## Work instruction A
In the Adelphia article, what does the name "Adelphia" mean in Greek?
## Work instruction B
For each statement below, say whether it agrees with the Adelphia article, and quote the words that decide it: (i) John Rigas was sentenced to 15 years in prison. (ii) The first asset Adelphia sold was its Internet service. (iii) Adelphia reached two million subscribers in 1998.
## Work instruction C
Reproduce the stretch of the Adelphia article from "Despite its success, the" through "of health issues.", keeping every word as it stands.

## Passage to read

┄┄┄┄┄┄┄┄┄┄

Adelphia Communications Corporation
- Type: Public
- Traded as: Nasdaq: ADLAE
- Industry: Telecommunications
- Founded: 1952; 74 years ago
- Founder: John Rigas
- Defunct: July 31, 2006; 20 years ago
- Fate: Filed for Chapter 11 bankruptcy, assets were acquired by Time Warner Cable and Comcast
- Successor: Time Warner Cable (now Spectrum); Xfinity;
- Headquarters: Coudersport, Pennsylvania; Greenwood Village, Colorado;
- Key people: William T. Schleyer (chairman and CEO); Ronald (Ron) Cooper (president and COO); Vanessa Wittman (EVP and CFO);
- Products: Cable television, Internet service provider
- Revenue: $3.61 billion (2003)
- Number of employees: 275 (2006)
- Website: adelphiarestructuring.com

= Adelphia Communications Corporation =

Former American cable television company

Adelphia Communications Corporation was an American cable television company with headquarters in Coudersport, Pennsylvania. It was founded in 1952 by brothers Gus and John Rigas after the pair purchased a cable television franchise for US$300. Combining various cable properties, the company became one of the most successful in the United States and reached over two million subscribers in 1998. In addition to cable television, Adelphia later started providing high-speed internet, phone services and voice messaging for businesses.

Despite its success, the company filed for bankruptcy in 2002 amid an internal corruption scandal. An investigation was launched and later revealed that some members of the Rigas family used $2.3 billion to illegitimately purchase personal luxuries. A trial for the case was launched and saw John Rigas being sentenced to 15 years in prison, while his son Timothy Rigas received a sentence of 20 years. John Rigas was released in 2016 as a result of health issues.

Following the file for bankruptcy, a plan for company restructuring was approved in 2004; amongst other things the plan included a full cash payment to possession lenders, bank lenders and joint venture partners. The first asset to be sold was the telephone services in 27 states. It was acquired by Pioneer Telephone of Portland, Maine. The purchase price was $22.6 million and $180 million in indemnification of churn for the remaining bundled assets. In July 2006, Adelphia sold its cable operations to Comcast (which now uses the Xfinity brand) and Time Warner Cable (then part of Time Warner, later known as WarnerMedia) for $17.6 billion. In 2007, Time Warner Cable officially succeeded Adelphia as a publicly traded corporation but the cable assets were spun out in 2009 and was acquired by Charter Communications in 2016 and it is now known as Spectrum.

The Rigas family established a successor company, Zito Media, to provide cable service in some areas not sold to Time Warner, including most cable systems in Potter County, Pennsylvania.

== History ==
Adelphia Communications Corporation was founded in 1952 by brothers John and Gus Rigas; they purchased a cable television franchise based in Coudersport, Pennsylvania for US$300. After 20 years in the business, Rigas incorporated the company under the name "Adelphia" which in the Greek language means "brothers". In the upcoming years, the Rigas family combined various cable properties under the company name and made it public. In 1989, the company established Adelphia Media Services which would allow commercial opportunities on local, regional and national levels. Two years after, in 1991, the company created the Adelphia Business Solutions subsidiary which provided different types of products to businesses such as, high-speed Internet, phone services, and voice messaging. In 1998, Adelphia reached two million users in subscription.

┄┄┄┄┄┄┄┄┄┄

## Information shown
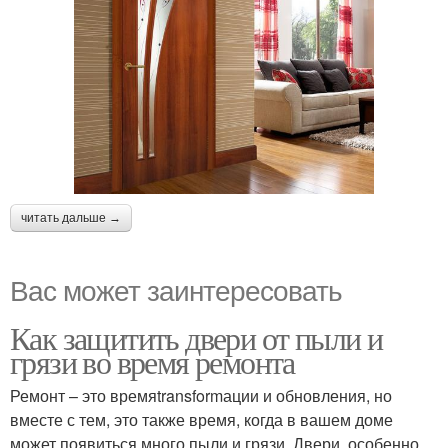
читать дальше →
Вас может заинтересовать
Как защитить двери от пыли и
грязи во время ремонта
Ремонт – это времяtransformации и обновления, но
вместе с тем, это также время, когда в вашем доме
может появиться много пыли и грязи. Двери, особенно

┄┄┄┄┄┄┄┄┄┄

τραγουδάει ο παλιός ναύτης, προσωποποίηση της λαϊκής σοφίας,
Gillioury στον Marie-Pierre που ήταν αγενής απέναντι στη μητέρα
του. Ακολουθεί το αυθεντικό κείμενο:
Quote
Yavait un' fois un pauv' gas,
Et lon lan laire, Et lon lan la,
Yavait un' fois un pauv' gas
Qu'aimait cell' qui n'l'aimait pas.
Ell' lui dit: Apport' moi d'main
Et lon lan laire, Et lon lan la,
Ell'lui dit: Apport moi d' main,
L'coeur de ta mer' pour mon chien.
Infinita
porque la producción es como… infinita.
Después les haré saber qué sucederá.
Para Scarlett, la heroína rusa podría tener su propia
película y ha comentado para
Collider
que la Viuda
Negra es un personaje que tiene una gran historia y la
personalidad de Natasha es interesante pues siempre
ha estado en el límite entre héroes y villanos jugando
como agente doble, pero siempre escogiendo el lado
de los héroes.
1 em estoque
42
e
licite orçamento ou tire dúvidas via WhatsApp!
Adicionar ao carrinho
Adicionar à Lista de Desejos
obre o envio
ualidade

┄┄┄┄┄┄┄┄┄┄

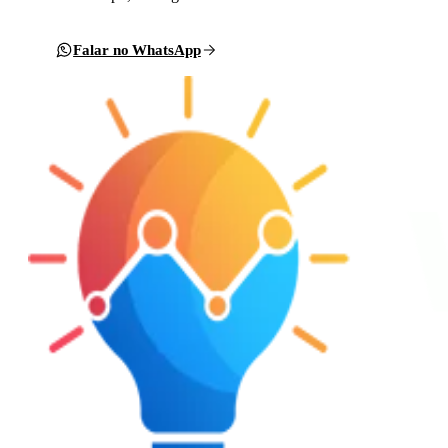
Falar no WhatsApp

┄┄┄┄┄┄┄┄┄┄

## Exercise result A
It means "brothers."

## Exercise result B
(i) Yes: "saw John Rigas being sentenced to 15 years in prison"
(ii) No: "The first asset to be sold was the telephone services in 27 states."
(iii) Yes: "In 1998, Adelphia reached two million users in subscription."

## Exercise result C
Despite its success, the company filed for bankruptcy in 2002 amid an internal corruption scandal. An investigation was launched and later revealed that some members of the Rigas family used $2.3 billion to illegitimately purchase personal luxuries. A trial for the case was launched and saw John Rigas being sentenced to 15 years in prison, while his son Timothy Rigas received a sentence of 20 years. John Rigas was released in 2016 as a result of health issues.